**REQUIRED ACTION:** Your job is to retype all of the data word for word, leaving every image out.

**RECORDED INFORMATION:**

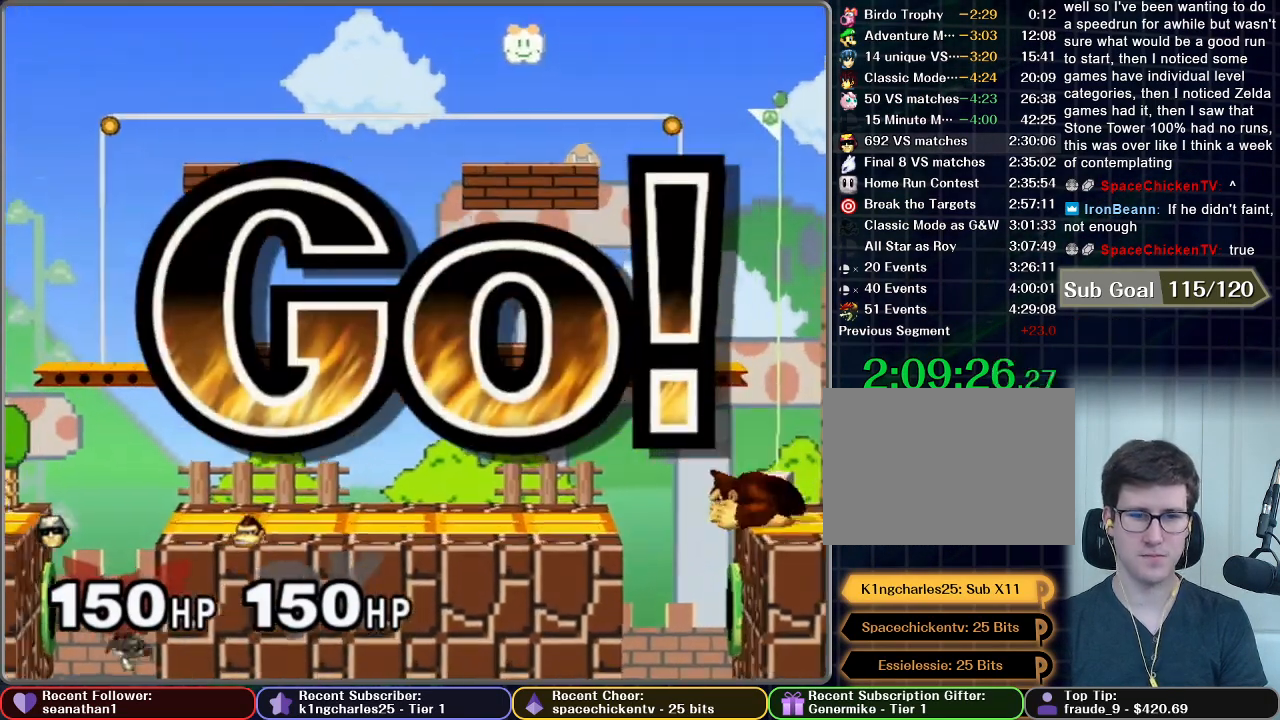
{"buttons": [], "left_stick": "center", "right_stick": "center", "button_events": [[418, "A", "up"]]}
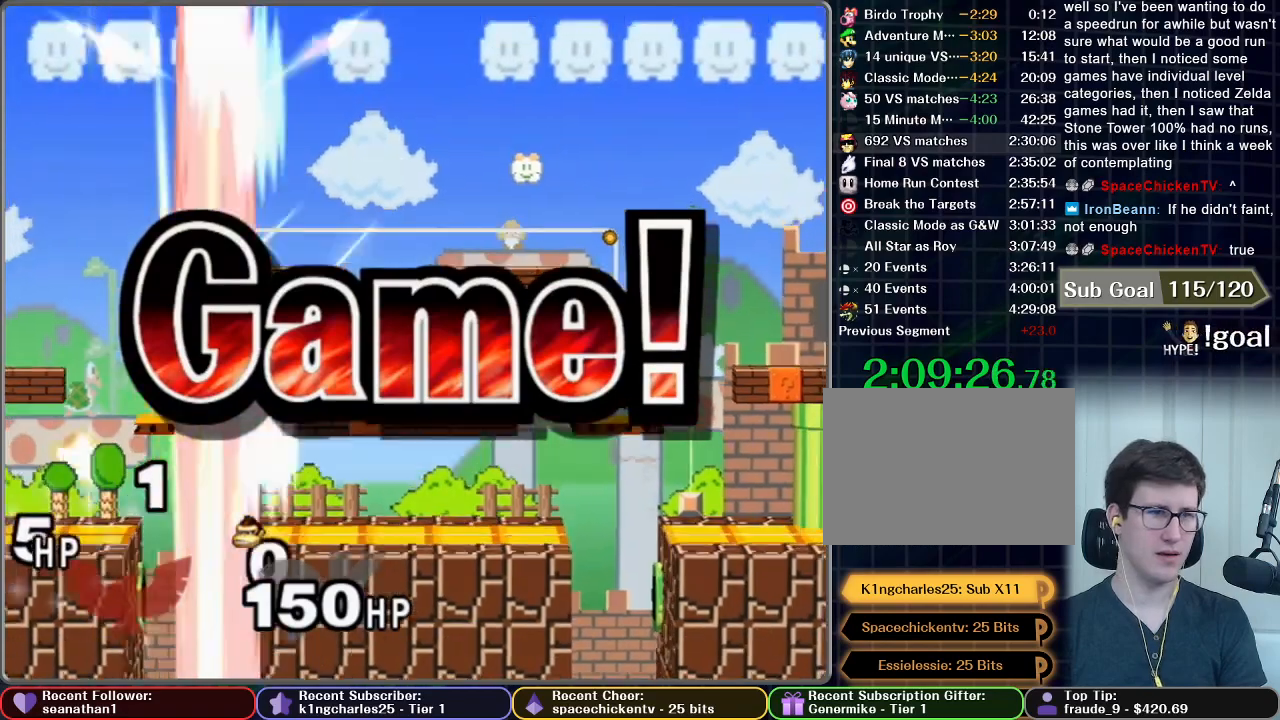
{"buttons": ["START"], "left_stick": "center", "right_stick": "center", "button_events": [[467, "START", "down"]]}
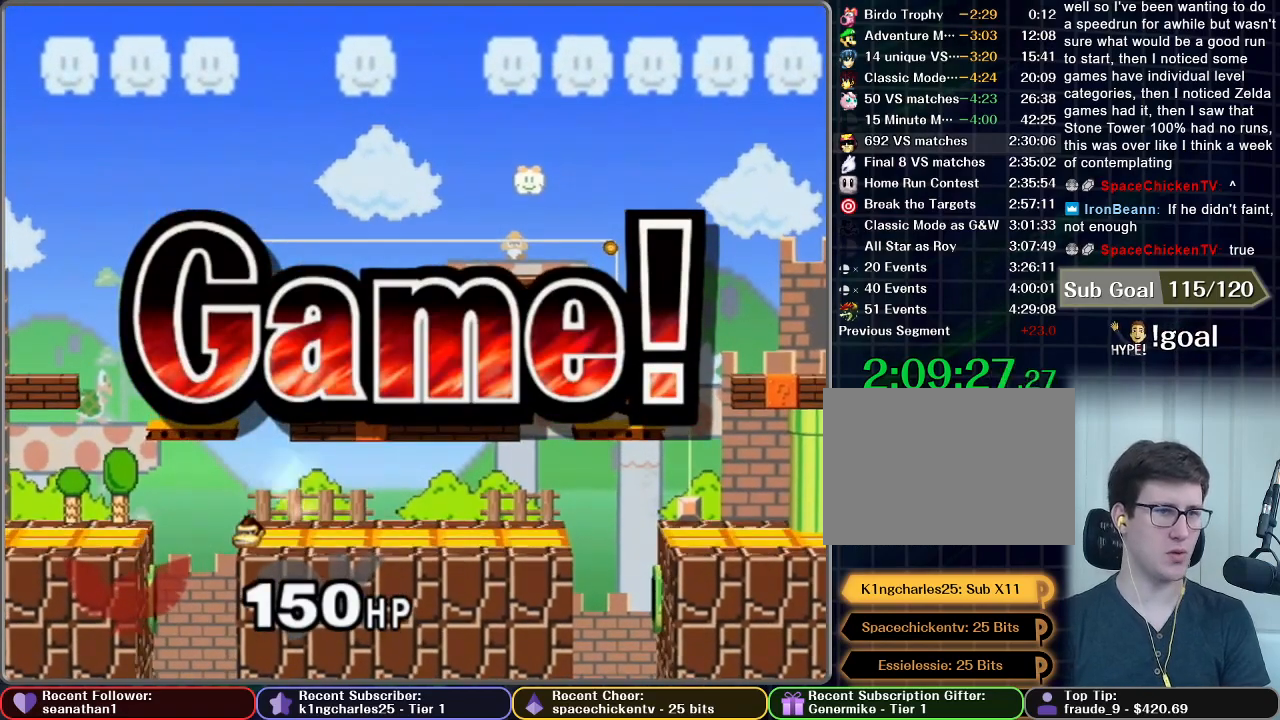
{"buttons": [], "left_stick": "center", "right_stick": "center", "button_events": [[84, "START", "up"], [167, "START", "down"], [267, "START", "up"], [384, "START", "down"], [468, "START", "up"]]}
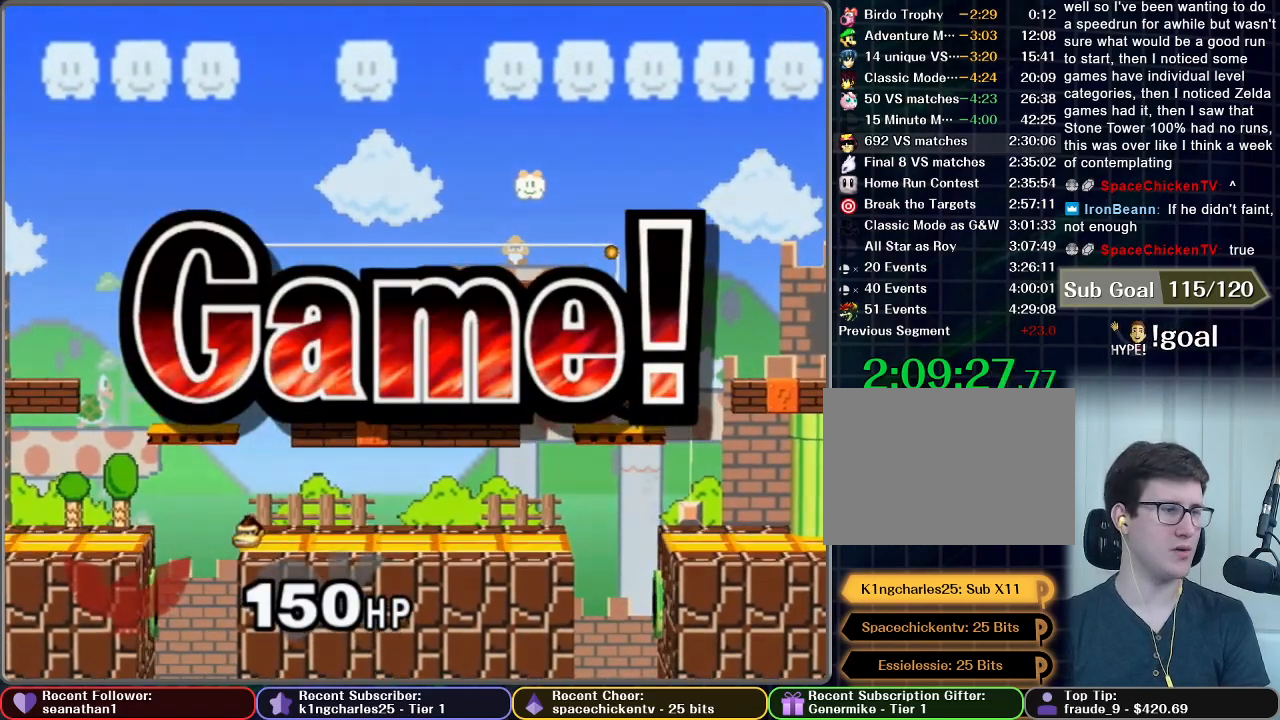
{"buttons": ["START"], "left_stick": "center", "right_stick": "center", "button_events": [[83, "START", "down"], [167, "START", "up"], [267, "START", "down"], [367, "START", "up"], [450, "START", "down"]]}
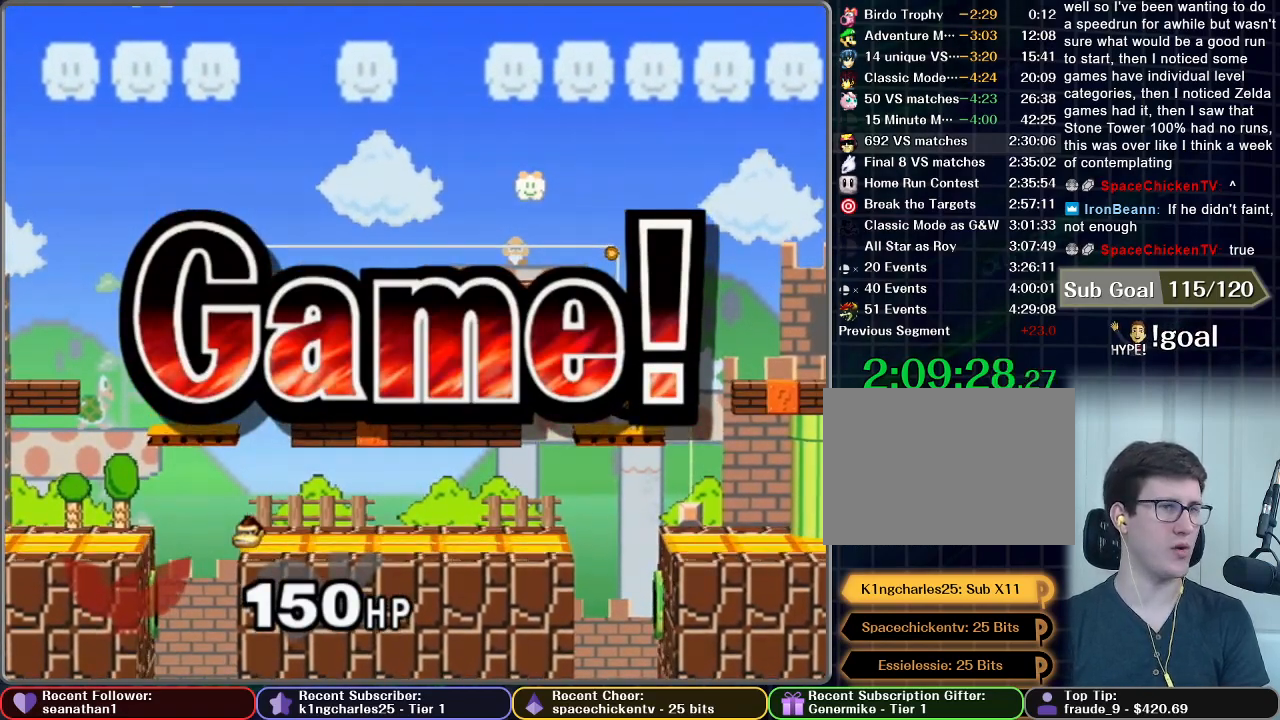
{"buttons": [], "left_stick": "center", "right_stick": "center", "button_events": [[67, "START", "up"], [151, "START", "down"], [267, "START", "up"], [384, "START", "down"], [468, "START", "up"]]}
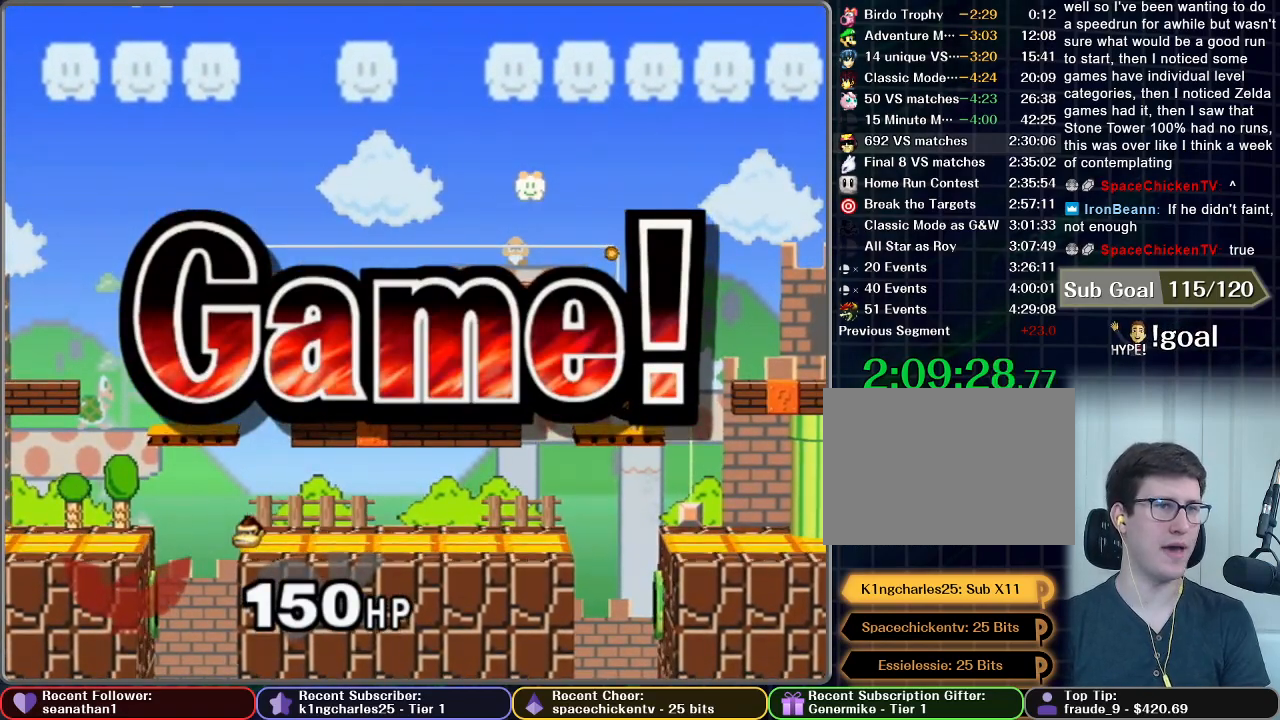
{"buttons": ["START"], "left_stick": "center", "right_stick": "center", "button_events": [[67, "START", "down"], [183, "START", "up"], [284, "START", "down"], [400, "START", "up"], [500, "START", "down"]]}
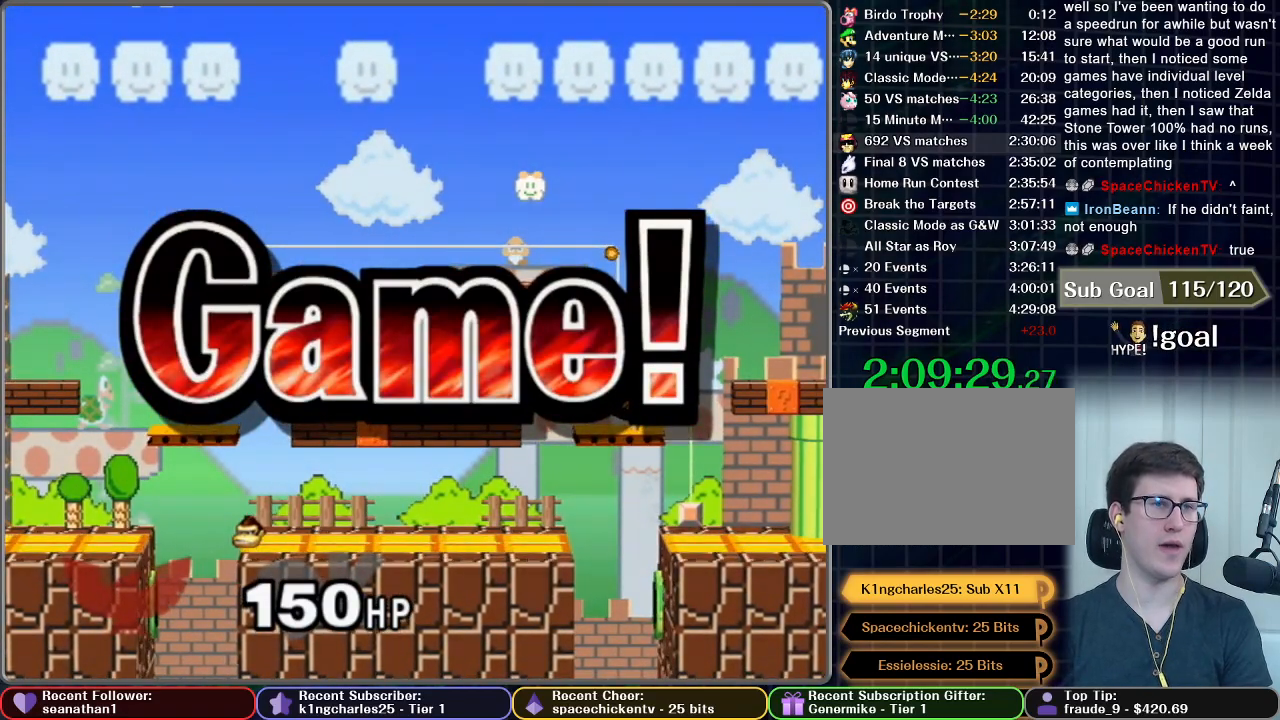
{"buttons": ["START"], "left_stick": "center", "right_stick": "center", "button_events": [[117, "START", "up"], [217, "START", "down"], [317, "START", "up"], [418, "START", "down"]]}
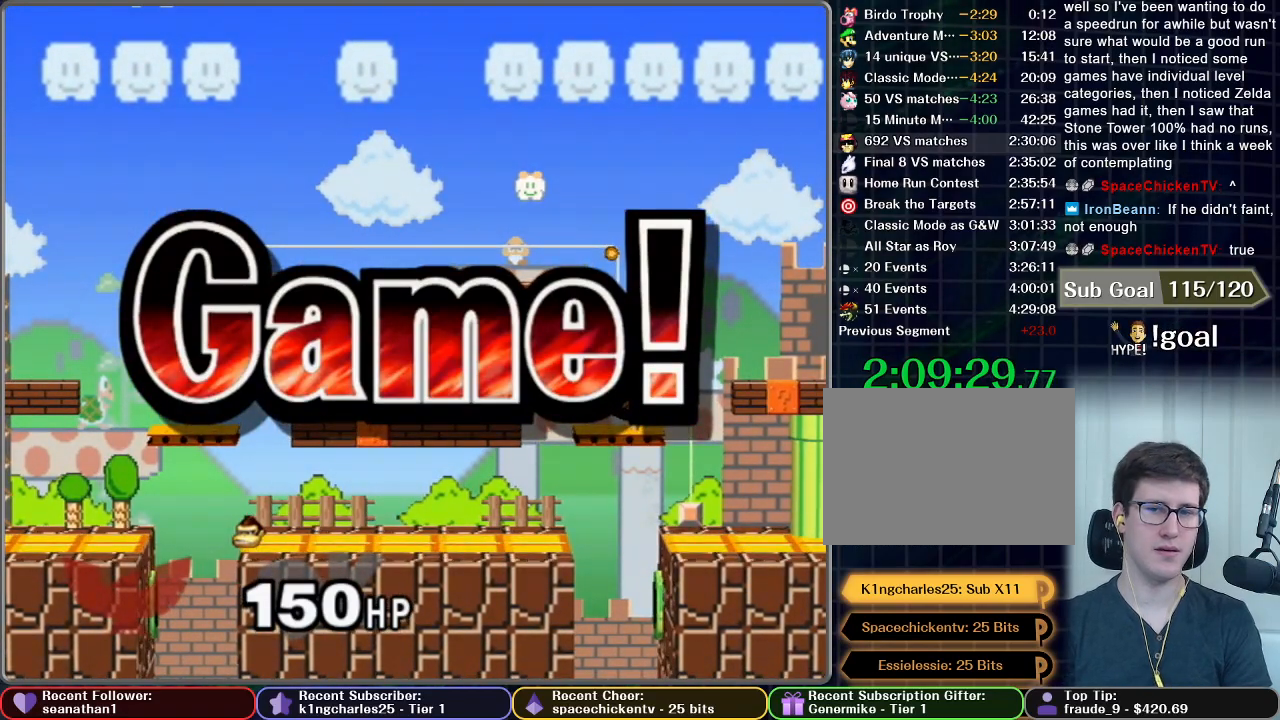
{"buttons": [], "left_stick": "center", "right_stick": "center", "button_events": [[34, "START", "up"], [134, "START", "down"], [234, "START", "up"], [334, "START", "down"], [434, "START", "up"]]}
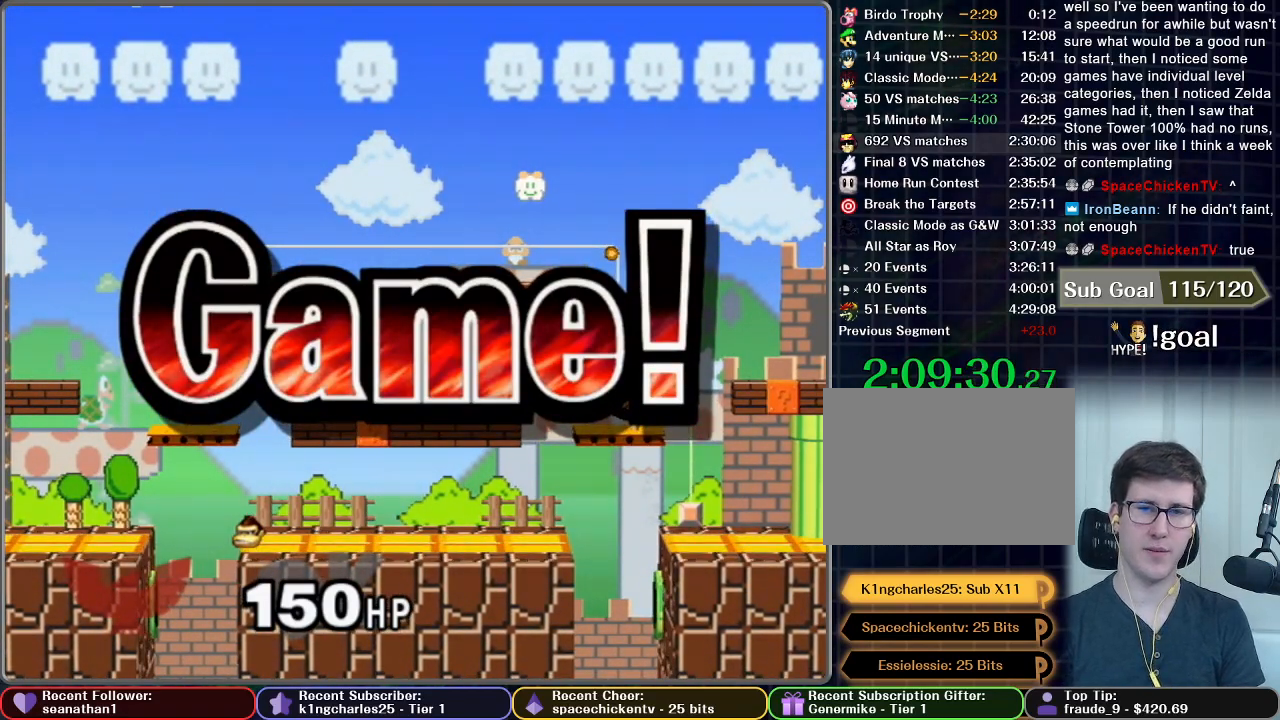
{"buttons": ["START"], "left_stick": "center", "right_stick": "center", "button_events": [[33, "START", "down"], [150, "START", "up"], [250, "START", "down"], [350, "START", "up"], [434, "START", "down"]]}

**SOLVED PROBLEM:**
{"buttons": [], "left_stick": "center", "right_stick": "center", "button_events": [[418, "A", "up"]]}
{"buttons": ["START"], "left_stick": "center", "right_stick": "center", "button_events": [[467, "START", "down"]]}
{"buttons": [], "left_stick": "center", "right_stick": "center", "button_events": [[84, "START", "up"], [167, "START", "down"], [267, "START", "up"], [384, "START", "down"], [468, "START", "up"]]}
{"buttons": ["START"], "left_stick": "center", "right_stick": "center", "button_events": [[83, "START", "down"], [167, "START", "up"], [267, "START", "down"], [367, "START", "up"], [450, "START", "down"]]}
{"buttons": [], "left_stick": "center", "right_stick": "center", "button_events": [[67, "START", "up"], [151, "START", "down"], [267, "START", "up"], [384, "START", "down"], [468, "START", "up"]]}
{"buttons": ["START"], "left_stick": "center", "right_stick": "center", "button_events": [[67, "START", "down"], [183, "START", "up"], [284, "START", "down"], [400, "START", "up"], [500, "START", "down"]]}
{"buttons": ["START"], "left_stick": "center", "right_stick": "center", "button_events": [[117, "START", "up"], [217, "START", "down"], [317, "START", "up"], [418, "START", "down"]]}
{"buttons": [], "left_stick": "center", "right_stick": "center", "button_events": [[34, "START", "up"], [134, "START", "down"], [234, "START", "up"], [334, "START", "down"], [434, "START", "up"]]}
{"buttons": ["START"], "left_stick": "center", "right_stick": "center", "button_events": [[33, "START", "down"], [150, "START", "up"], [250, "START", "down"], [350, "START", "up"], [434, "START", "down"]]}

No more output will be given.